> SHORT TASK
Reproduce without change the lines of the material below that run from the line containing "common name: Red nail gall mite" through the final line of the material, inclusive.

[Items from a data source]
★ ★ ★ ★

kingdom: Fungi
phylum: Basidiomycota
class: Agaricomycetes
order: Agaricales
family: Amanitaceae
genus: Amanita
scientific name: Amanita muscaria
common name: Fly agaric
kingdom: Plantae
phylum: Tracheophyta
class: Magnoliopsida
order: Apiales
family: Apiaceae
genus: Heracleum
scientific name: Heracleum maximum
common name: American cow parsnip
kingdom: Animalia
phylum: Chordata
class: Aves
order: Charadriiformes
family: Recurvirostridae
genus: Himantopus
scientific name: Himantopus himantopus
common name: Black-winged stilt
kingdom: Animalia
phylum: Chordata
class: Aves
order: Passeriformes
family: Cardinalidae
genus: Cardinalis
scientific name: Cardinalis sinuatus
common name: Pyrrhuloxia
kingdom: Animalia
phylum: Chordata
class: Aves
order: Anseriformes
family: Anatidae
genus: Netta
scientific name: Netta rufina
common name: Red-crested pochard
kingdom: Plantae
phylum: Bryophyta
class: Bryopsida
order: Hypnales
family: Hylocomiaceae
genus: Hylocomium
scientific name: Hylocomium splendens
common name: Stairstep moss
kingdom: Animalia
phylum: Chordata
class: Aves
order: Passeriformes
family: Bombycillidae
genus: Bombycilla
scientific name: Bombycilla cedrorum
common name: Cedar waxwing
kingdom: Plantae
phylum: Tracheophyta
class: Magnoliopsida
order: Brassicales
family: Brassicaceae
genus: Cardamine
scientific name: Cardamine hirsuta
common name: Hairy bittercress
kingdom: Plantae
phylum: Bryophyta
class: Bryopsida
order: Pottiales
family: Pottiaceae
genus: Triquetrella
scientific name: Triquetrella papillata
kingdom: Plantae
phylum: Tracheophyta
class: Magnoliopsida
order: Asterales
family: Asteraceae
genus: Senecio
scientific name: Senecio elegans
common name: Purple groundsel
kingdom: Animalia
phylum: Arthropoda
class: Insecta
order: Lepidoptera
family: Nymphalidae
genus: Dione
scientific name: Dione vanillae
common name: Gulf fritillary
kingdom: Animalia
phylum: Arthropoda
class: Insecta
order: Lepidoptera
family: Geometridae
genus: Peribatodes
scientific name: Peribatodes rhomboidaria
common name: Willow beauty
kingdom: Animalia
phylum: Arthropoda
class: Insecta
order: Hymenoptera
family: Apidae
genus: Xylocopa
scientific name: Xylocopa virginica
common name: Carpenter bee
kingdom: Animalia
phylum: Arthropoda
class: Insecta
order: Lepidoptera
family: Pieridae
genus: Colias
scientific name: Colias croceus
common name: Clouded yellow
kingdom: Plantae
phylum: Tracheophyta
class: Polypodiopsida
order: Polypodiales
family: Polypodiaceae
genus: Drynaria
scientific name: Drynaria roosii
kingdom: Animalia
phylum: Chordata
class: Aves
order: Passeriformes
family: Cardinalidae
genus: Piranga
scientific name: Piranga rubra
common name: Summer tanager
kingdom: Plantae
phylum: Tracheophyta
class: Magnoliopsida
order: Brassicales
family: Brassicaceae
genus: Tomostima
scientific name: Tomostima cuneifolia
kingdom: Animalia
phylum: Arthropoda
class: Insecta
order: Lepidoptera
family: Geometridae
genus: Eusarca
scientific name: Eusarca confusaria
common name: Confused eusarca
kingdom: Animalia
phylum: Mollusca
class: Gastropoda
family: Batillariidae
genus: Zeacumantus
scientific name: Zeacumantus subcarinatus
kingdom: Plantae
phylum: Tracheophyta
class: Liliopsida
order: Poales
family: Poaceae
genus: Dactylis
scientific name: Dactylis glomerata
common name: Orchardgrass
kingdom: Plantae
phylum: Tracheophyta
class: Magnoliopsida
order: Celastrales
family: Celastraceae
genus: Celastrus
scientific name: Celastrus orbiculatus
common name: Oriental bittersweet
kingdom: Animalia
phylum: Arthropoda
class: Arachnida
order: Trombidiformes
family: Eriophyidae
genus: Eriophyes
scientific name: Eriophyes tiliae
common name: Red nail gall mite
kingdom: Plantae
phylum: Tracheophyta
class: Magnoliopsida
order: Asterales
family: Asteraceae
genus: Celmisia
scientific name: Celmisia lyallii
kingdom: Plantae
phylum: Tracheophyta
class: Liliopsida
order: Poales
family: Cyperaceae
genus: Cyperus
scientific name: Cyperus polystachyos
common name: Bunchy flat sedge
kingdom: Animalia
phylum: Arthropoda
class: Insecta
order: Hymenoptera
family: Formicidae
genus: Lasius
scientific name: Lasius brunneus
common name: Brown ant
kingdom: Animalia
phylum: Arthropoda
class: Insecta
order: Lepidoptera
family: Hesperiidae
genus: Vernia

★ ★ ★ ★

> FULL ANSWER
common name: Red nail gall mite
kingdom: Plantae
phylum: Tracheophyta
class: Magnoliopsida
order: Asterales
family: Asteraceae
genus: Celmisia
scientific name: Celmisia lyallii
kingdom: Plantae
phylum: Tracheophyta
class: Liliopsida
order: Poales
family: Cyperaceae
genus: Cyperus
scientific name: Cyperus polystachyos
common name: Bunchy flat sedge
kingdom: Animalia
phylum: Arthropoda
class: Insecta
order: Hymenoptera
family: Formicidae
genus: Lasius
scientific name: Lasius brunneus
common name: Brown ant
kingdom: Animalia
phylum: Arthropoda
class: Insecta
order: Lepidoptera
family: Hesperiidae
genus: Vernia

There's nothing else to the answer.